**EXERCISE:** The entries are to be reproduced verbatim, and their pictures left out.

(MATERIAL FOR THIS EXERCISE)

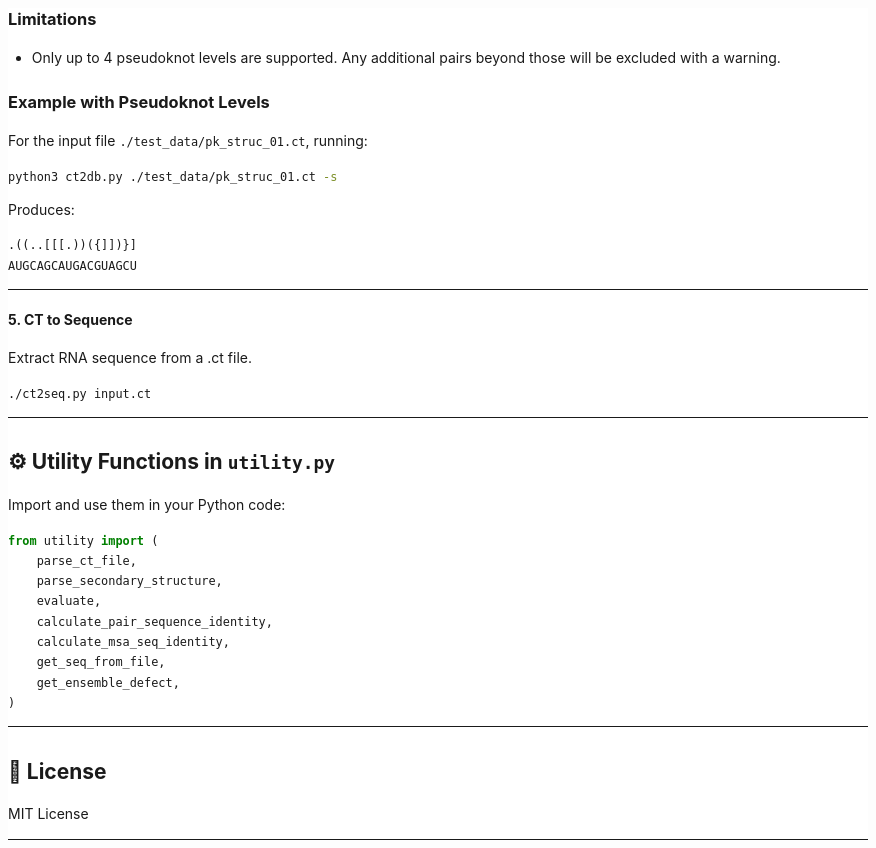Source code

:### Limitations

- Only up to 4 pseudoknot levels are supported. Any additional pairs beyond those will be excluded with a warning.

### Example with Pseudoknot Levels

For the input file `./test_data/pk_struc_01.ct`, running:

```bash
python3 ct2db.py ./test_data/pk_struc_01.ct -s
```

Produces:

```
.((..[[[.))({]])}]
AUGCAGCAUGACGUAGCU
```
---

#### 5. CT to Sequence

Extract RNA sequence from a .ct file.

```bash
./ct2seq.py input.ct
```
---

## ⚙️ Utility Functions in `utility.py`

Import and use them in your Python code:

```python
from utility import (
    parse_ct_file,
    parse_secondary_structure,
    evaluate,
    calculate_pair_sequence_identity,
    calculate_msa_seq_identity,
    get_seq_from_file,
    get_ensemble_defect,
)
```

---

## 📜 License

MIT License

---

(End MATERIAL FOR THIS EXERCISE)

**ANSWER SECTION:**
Source code

:### Limitations

- Only up to 4 pseudoknot levels are supported. Any additional pairs beyond those will be excluded with a warning.

### Example with Pseudoknot Levels

For the input file `./test_data/pk_struc_01.ct`, running:

```bash
python3 ct2db.py ./test_data/pk_struc_01.ct -s
```

Produces:

```
.((..[[[.))({]])}]
AUGCAGCAUGACGUAGCU
```
---

#### 5. CT to Sequence

Extract RNA sequence from a .ct file.

```bash
./ct2seq.py input.ct
```
---

## ⚙️ Utility Functions in `utility.py`

Import and use them in your Python code:

```python
from utility import (
    parse_ct_file,
    parse_secondary_structure,
    evaluate,
    calculate_pair_sequence_identity,
    calculate_msa_seq_identity,
    get_seq_from_file,
    get_ensemble_defect,
)
```

---

## 📜 License

MIT License

---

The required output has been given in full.